Léon Gambetta






buste de Léon Gambetta par A.Meras inauguré en 1888  lors de

l’attribution du nom de Gambetta au Lycée ( décret du Président Carnot)













Né à Cahors en 1838, d’un père italien, commerçant, et d’une mère originaire du Quercy, Léon Gambetta fut un élève brillant, à la personnalité marquée, au lycée de Cahors de 1851 à 1856 .

Parti à Paris poursuivre des études de droit en 1857, il obtient sa naturalisation en 1859 . Devenu avocat, il s’illustre en 1868, lors du procès Baudin, par sa plaidoirie contre l’Empire et devient la vedette de l’opposition républicaine. En 1869, élu député simultanément dans la Seine, à Belleville et à Marseille, il opte pour Belleville et pose dans son programme les grandes lignes de la politique du parti radical. Hostile à la guerre contre la Prusse, c’est lui qui, après le désastre de Sedan et la captivité de Napoléon III, proclame la République à Paris le 4 septembre 1870. Il quitte la capitale  en ballon, et galvanise la défense nationale en organisant une résistance inespérée jusqu’à l’armistice de janvier 1871.

Commence alors pour Gambetta, réélu député, une extraordinaire carrière de « commis-voyageur de la République » dans la France entière. Son action aboutit aux lois constitutionnelles de 1875. En 1876, il devient le chef incontesté de la majorité républicaine qui contraint les conservateurs et les royalistes à abandonner le pouvoir en 1877. Il est élu à la Présidence de la Chambre des Députés en 1879. Sa forte personnalité et sa popularité inquiètent et l’écartent du pouvoir jusqu’en 1881 où il constitua un « grand ministère » qui ne dura que deux mois et demi et où il ne put appliquer son programme.

Sa mort prématurée à l’âge de 44 ans, le 31 décembre 1882, mit un terme à une carrière exceptionnelle mais inachevée.

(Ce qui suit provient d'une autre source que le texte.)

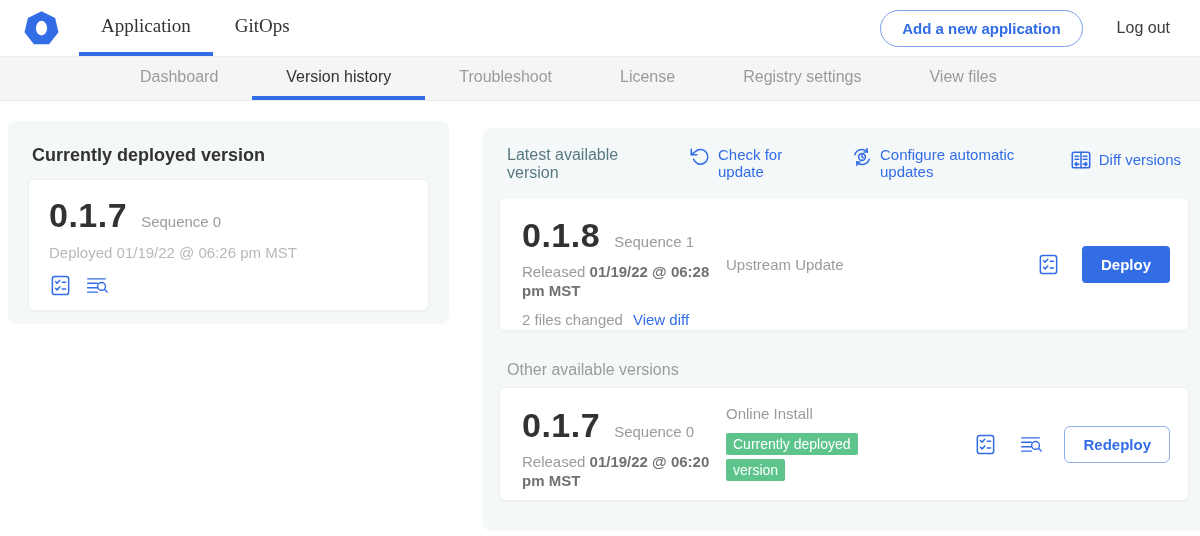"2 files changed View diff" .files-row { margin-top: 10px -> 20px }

Homme de convictions, orateur brillant, à la personnalité séduisante, fin observateur de la vie politique, ce chef de guerre, est aussi très impliqué dans la fondation des institutions de la République fondée sur la laïcité, les libertés publiques, une armée nationale basée sur la conscription. Il personnifie devant l’histoire le sursaut de la patrie et reste pour la postérité l’homme politique majeur de cette fin du XIXème siècle.